Watch Dogs: Legion, the latest title in Ubisoft's hacktivist video game franchise, is as innovative and creative as you want it to be. You can use the full extent of your weapons, gadgets, drones, and hacking skills to turn London's streets into your personal, interactive playground. Or, you can rely on a handful of powerful—perhaps overpowered—tools to blitz the game. At first, I attempted the former option, but as I continued playing, I leaned more heavily towards the latter. The most powerful tools, it turns out, are also the ones that are fun to use.

The dystopian premise of this game is that a massive London terrorist attack has resulted in Albion, a private military company, locking down the streets and subjecting the citizenry to authoritarian rule. Police brutality abounds. (You can intervene, at your own peril.) Heavily armed foot soldiers patrol every corner. Drones enforce a surveillance state, and most mundane tasks, like auto travel and retail, are now automated. Accordingly, there is unemployment, homelessness, and crime, which has given Albion even greater leeway to maintain "law and order" at any cost.

• _Data for analysis_
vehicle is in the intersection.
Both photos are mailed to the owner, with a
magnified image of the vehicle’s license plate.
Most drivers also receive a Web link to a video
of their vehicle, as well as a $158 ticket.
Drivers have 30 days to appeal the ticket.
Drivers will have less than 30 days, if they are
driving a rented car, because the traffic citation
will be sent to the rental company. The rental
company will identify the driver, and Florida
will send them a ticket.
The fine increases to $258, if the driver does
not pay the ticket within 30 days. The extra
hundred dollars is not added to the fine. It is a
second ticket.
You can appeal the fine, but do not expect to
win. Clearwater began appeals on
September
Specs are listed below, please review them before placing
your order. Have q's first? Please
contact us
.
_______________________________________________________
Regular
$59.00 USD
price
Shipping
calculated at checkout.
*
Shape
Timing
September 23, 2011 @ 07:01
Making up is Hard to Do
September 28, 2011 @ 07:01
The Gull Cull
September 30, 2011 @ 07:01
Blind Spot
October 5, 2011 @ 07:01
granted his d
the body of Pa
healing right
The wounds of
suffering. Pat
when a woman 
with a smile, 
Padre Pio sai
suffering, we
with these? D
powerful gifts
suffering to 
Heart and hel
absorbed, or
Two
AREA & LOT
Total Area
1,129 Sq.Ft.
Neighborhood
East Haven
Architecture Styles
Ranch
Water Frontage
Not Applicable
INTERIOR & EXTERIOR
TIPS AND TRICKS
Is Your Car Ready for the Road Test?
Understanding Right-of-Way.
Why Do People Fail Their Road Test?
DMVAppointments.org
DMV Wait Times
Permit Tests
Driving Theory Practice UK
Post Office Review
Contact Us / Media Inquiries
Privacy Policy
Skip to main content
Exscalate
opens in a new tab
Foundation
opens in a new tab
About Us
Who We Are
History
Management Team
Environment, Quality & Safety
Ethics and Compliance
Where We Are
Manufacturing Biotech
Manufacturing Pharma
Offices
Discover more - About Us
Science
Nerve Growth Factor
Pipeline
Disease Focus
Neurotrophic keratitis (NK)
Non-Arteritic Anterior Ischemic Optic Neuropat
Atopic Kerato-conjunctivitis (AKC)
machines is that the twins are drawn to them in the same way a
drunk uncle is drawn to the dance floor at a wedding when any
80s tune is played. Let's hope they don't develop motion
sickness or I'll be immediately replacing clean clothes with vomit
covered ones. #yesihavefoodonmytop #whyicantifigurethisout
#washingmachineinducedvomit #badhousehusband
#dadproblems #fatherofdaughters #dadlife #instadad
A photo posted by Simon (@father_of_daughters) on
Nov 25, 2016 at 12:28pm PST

• _Exercise tasks_
- 1) In the Watch Dogs: Legion review, what are all the things the player can use to turn London's streets into a personal, interactive playground?
- 2) Can you continue the Watch Dogs: Legion review from its last sentence?

• _Replies_
- 1) Weapons, gadgets, drones, and hacking skills.

- 2)
You, the player, are DedSec, a hacktivist group that was falsely blamed for the initial terrorist attack, and aims to clear its tarnished name and free London from Albion. Outside of a disembodied AI voice named "Bagley," who instructs you in your mission and processes the data you steal, Watch Dogs: Legion has no central protagonist. Instead, you are tasked with recruiting your player characters from London's general population. Every NPC in the game—even the cops and stormtroopers that try to kill you—can be recruited to your collective effort with enough persuasion.

At any point, you can scan a passerby with your phone, which will pull up a thorough history of the person's employment, opinion of DedSec, family relations, and any recent run-ins with the law. The person's profile may also highlight a number of unique perks. For example, a person with a 6G phone plan may have faster hacking/download times. A fitness trainer might have more resilience or more powerful punches. On the other hand, an older person might not be able to sprint, or a famous person might attract unwanted attention on a public street. A player can choose to work with competent professionals or struggle with a ragtag band of misfits. You can also turn on Permadeath; if a recruit dies, he stays dead. Lose all of your recruits, and the game is over.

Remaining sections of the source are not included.